Every line of the data that includes "Villa" should be copied out.

-=-=-

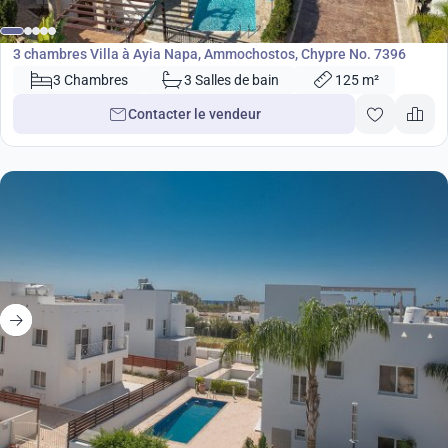
Villa
3 chambres Villa à Ayia Napa, Ammochostos, Chypre No. 7396
3 Chambres
3 Salles de bain
125 m²
Contacter le vendeur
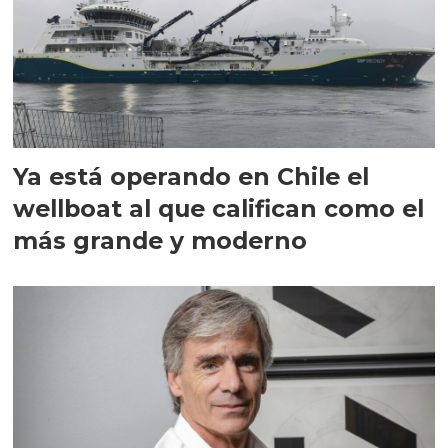
Ya está operando en Chile el
wellboat al que califican como el
más grande y moderno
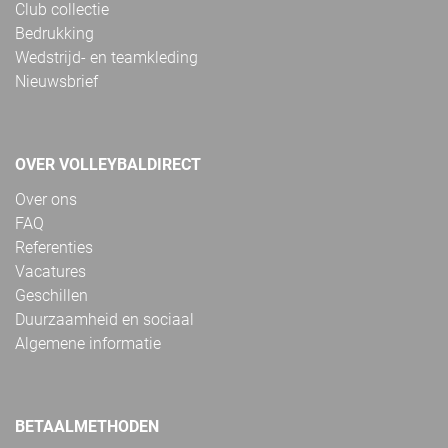
Club collectie
Bedrukking
Wedstrijd- en teamkleding
Nieuwsbrief
OVER VOLLEYBALDIRECT
Over ons
FAQ
Referenties
Vacatures
Geschillen
Duurzaamheid en sociaal
Algemene informatie
BETAALMETHODEN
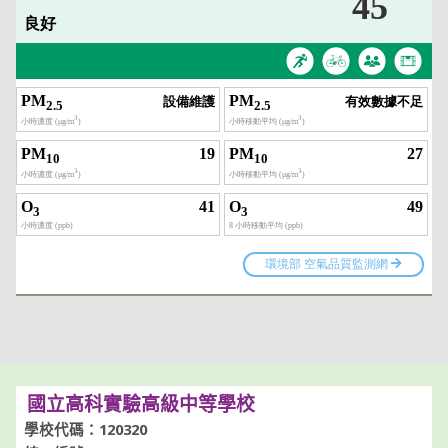
國立高科實驗高級中等學校
學校代碼：120320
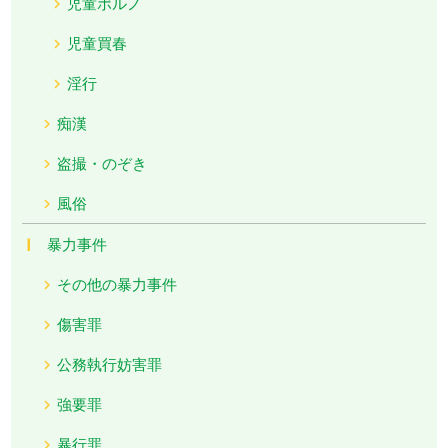
児童ポルノ
児童買春
淫行
痴漢
盗撮・のぞき
風俗
暴力事件
その他の暴力事件
傷害罪
公務執行妨害罪
強要罪
暴行罪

-=-=-

_Response area_:
Villa
3 chambres Villa à Ayia Napa, Ammochostos, Chypre No. 7396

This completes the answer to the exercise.